Review: Rousing 'All Day and a Night' sends mixed signals
Courtesy of Netflix
In Joe Robert Cole’s second feature, “All Day and a Night,” the “Black Panther” co-writer tackles the livelihood of inner-city youth on the outskirts of Oakland, California. Featuring a commanding lead performance from “Moonlight” standout Ashton Sanders and fine supporting work from Jeffrey Wright, “All Day and a Night” sends a conflicting message about finding yourself in a society turned against you, especially as the protagonist gets sent to prison in the opening scene and doesn’t show any growth until the final shot. Still, Cole’s second feature is a major step up from his last directorial effort and should find a solid audience when it lands on Netflix.
For Jahkor (Sanders) his whole life has been dictated by “getting what’s yours.” Growing up, he was taught to be the hardest thug in the room, and to curb stomp anyway that got in his way, a method his disgruntled, and drug-dealing father (Wright) would beat into him if he failed to do so. It isn’t long into “Night” where Jah (a nickname) makes his biggest and most detrimental mistake: killing a rival gang member and his wife in cold blood. How or why we got here is unclear at first, and when he’s sentenced to life in prison, he ends up in the same place as his dad: like father, like son.

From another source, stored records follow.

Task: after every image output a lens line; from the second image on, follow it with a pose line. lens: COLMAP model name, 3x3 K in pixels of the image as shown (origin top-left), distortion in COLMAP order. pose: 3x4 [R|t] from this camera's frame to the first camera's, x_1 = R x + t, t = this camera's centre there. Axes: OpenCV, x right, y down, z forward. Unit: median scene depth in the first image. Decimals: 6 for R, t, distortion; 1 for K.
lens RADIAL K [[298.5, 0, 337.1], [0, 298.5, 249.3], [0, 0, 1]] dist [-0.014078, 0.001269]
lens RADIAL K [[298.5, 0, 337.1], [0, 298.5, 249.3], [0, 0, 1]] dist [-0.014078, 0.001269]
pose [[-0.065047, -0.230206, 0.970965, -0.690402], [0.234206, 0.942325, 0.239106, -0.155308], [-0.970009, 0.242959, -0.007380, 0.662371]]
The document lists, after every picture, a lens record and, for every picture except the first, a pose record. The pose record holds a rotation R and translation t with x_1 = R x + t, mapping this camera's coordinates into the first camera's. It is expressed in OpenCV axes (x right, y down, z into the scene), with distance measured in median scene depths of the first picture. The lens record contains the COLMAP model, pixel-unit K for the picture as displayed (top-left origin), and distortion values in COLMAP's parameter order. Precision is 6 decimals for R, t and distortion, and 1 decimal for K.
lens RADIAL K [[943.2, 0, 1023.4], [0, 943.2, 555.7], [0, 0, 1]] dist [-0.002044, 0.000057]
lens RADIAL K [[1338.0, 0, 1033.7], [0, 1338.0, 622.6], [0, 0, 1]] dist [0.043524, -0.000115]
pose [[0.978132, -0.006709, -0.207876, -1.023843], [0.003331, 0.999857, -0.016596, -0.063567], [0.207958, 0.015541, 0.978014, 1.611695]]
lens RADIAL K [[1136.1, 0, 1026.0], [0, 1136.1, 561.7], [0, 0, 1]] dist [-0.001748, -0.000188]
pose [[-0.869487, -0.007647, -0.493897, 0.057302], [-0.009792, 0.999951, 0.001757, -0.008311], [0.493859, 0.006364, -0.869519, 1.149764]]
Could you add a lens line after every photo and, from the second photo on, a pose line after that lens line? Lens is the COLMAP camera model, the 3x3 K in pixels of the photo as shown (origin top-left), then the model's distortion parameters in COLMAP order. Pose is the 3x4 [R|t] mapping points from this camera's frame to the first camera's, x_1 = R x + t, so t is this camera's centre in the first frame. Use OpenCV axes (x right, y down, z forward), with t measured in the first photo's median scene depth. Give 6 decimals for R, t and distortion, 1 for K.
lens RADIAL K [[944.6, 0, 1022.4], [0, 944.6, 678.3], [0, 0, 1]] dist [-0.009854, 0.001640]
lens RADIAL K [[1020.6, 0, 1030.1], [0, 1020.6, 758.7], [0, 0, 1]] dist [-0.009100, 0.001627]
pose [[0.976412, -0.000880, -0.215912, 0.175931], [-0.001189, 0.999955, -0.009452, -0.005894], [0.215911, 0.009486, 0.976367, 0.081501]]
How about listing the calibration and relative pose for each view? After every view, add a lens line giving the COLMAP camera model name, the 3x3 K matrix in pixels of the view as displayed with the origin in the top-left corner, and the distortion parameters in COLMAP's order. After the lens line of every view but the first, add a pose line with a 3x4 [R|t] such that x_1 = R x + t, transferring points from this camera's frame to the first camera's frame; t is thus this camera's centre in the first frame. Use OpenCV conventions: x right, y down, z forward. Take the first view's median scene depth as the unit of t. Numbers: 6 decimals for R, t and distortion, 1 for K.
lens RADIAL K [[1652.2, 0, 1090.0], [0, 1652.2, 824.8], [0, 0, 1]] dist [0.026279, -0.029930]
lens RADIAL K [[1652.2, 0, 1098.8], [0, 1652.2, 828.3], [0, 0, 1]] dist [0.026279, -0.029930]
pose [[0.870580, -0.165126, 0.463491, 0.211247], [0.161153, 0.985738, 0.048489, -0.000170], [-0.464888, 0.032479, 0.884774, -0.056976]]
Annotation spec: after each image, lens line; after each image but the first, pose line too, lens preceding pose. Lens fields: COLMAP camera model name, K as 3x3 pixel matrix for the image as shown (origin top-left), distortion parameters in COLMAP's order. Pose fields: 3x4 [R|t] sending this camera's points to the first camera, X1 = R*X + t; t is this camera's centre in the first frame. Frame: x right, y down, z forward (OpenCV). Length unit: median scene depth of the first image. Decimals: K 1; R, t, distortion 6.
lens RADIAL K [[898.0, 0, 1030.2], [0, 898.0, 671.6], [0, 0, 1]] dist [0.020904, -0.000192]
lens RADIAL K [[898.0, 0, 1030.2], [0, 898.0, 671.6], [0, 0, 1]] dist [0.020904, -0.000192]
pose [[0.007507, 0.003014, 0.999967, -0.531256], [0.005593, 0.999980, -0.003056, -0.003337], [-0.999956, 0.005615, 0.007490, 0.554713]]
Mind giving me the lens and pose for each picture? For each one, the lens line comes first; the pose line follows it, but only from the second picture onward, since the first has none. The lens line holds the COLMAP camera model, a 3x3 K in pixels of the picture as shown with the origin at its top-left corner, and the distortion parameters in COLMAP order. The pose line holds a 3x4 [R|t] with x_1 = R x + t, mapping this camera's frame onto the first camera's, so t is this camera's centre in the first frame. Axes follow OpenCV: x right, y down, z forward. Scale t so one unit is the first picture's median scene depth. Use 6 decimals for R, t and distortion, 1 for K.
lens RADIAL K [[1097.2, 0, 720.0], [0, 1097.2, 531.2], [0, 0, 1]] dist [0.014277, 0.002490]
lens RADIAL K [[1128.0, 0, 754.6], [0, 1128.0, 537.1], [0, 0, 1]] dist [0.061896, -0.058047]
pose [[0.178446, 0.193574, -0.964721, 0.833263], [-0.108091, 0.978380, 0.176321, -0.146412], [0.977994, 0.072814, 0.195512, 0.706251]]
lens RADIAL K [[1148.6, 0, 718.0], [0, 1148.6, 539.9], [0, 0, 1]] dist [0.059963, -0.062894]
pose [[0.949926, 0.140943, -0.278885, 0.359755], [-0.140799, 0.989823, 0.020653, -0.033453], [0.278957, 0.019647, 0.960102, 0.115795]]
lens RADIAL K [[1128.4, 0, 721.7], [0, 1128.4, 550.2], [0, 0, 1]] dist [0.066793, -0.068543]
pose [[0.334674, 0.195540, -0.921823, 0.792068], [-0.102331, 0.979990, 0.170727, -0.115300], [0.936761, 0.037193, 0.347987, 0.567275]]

It’s a tough opening scene to swallow, watching a young twenty-something black man becoming another statistic on the chalkboard, but Cole decides to open the curtain and peel back the layers of Jah’s past and tries to humanize him in the process. By the end, it’s clear that Jah might have ended up in a better place than on the streets, but at what cost? His pregnant girlfriend is going to be forced to raise their child alone, and his mother is stuck with the guilt she raised Jah incorrectly.
“All Day and a Night” doesn’t shy away from the harsh and graphic depictions of inner-city life. Racial epithets and slurs are thrown around like candy, women aren’t seen as anything other than objects (save for maybe Jah’s girlfriend) and gun violence runs rampant. Which, over the course of two hours, doesn’t allow for much soul searching. Cole, awkwardly, intercuts between Jah in prison and his life before that, including his childhood and it never hunkers down a clear focus of the two. Part of me would have liked to see Jah connecting with his father more in prison, but their relationship is far more complicated and perhaps not sustainable.
Jah does try to get clean, several times, and it’s heartbreaking watching him fall back into the same routines: drugs, guns, and, petty robbery, despite his efforts to jumpstart a rap career (he wrote some slick beats) but again, the system is constantly turned against him that it’s no surprise he ends up where he does.
It’s raw and somewhat depressing how the only hope Cole allows us to latch onto is that, at least in prison, the kid has a shot at living, but then he counteracts that by showing Jah trying to stab a fellow innate and asserting his dominance, so I’m not sure what the filmmaker was trying to say in that instance? Yet Sanders, who has had steady work since his breakthrough role, is astounding to witness, and suggests a promising career is in his future. He’s got remarkable screen presences, and the emotional range to carry stronger scripts.
After all the dust settles, “All Day and a Night” is an interesting social odyssey that can seem like an overkill in stereotypes, but still provides enough weight to send you home with some form of hope for the future.
ALL DAY AND A NIGHT begins streaming on Netflix on Friday May 1st.